Orphan drug status for saracatinib to treat IPFMay 8, 2019
The US FDA has granted Orphan Drug Designation (ODD) for saracatinib, a potential new medicine for the treatment of idiopathic pulmonary fibrosis (IPF).
Saracatinib is an inhibitor of src kinase which regulates broad cell functions including cell growth and cell differentiation. Saracatinib has completed phase I development.
IPF is a chronic, progressive, irreversible and usually fatal interstitial lung disease which affects approximately 100,000 people in the US. On average, patients who are diagnosed with IPF live between two and five years from diagnosis, given the limited medicines available to treat the disease.
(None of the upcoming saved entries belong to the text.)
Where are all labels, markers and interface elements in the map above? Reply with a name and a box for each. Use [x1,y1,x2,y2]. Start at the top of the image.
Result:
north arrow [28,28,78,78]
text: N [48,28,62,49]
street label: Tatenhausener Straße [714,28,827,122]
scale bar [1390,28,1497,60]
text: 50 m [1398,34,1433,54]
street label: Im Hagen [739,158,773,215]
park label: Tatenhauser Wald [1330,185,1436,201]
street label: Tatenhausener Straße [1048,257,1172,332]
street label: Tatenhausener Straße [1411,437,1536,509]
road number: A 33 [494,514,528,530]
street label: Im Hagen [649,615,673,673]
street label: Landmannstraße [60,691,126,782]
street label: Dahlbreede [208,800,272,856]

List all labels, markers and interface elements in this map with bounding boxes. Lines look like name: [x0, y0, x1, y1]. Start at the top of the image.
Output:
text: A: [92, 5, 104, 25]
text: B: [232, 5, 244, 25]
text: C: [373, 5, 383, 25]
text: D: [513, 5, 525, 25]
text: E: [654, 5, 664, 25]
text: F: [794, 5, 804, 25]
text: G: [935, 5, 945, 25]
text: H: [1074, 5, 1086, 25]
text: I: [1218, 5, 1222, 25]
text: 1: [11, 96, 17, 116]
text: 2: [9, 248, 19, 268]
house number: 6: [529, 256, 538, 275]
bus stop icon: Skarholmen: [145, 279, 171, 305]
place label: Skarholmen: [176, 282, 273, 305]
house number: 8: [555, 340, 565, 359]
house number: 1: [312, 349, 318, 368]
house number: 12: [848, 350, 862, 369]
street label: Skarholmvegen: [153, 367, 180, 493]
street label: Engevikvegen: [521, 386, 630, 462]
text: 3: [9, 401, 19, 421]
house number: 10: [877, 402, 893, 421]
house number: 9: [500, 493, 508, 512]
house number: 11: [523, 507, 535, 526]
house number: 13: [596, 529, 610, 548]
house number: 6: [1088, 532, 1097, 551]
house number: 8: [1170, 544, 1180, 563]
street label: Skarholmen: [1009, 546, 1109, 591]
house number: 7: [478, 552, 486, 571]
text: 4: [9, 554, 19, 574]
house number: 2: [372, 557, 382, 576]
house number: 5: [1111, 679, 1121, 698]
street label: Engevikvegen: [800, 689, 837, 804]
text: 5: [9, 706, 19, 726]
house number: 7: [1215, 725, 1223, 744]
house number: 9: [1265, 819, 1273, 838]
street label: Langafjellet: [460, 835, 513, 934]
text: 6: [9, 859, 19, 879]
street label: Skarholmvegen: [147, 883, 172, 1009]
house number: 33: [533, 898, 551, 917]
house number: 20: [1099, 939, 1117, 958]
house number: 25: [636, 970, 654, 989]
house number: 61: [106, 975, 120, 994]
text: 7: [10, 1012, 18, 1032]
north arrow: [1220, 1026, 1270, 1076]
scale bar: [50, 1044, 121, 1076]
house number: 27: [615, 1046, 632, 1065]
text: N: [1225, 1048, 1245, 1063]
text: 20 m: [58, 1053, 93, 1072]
IPF is characterised by thickening and scarring of the interstitial tissue in the lungs. The cause is thought to be due to an abnormal wound-healing process that results in excessive tissue build-up in the lung. Pre-clinical trials of saracatinib showed that it inhibits fibroblast activity and collagen deposition, which are key features of lung fibrosis.
Saracatinib is a small molecule, highly-potent and selective inhibitor of src tyrosine kinase. The potential new medicine was discovered by AstraZeneca and has previously been in clinical development in oncology. Phase II trials for saracatinib in IPF have not yet commenced.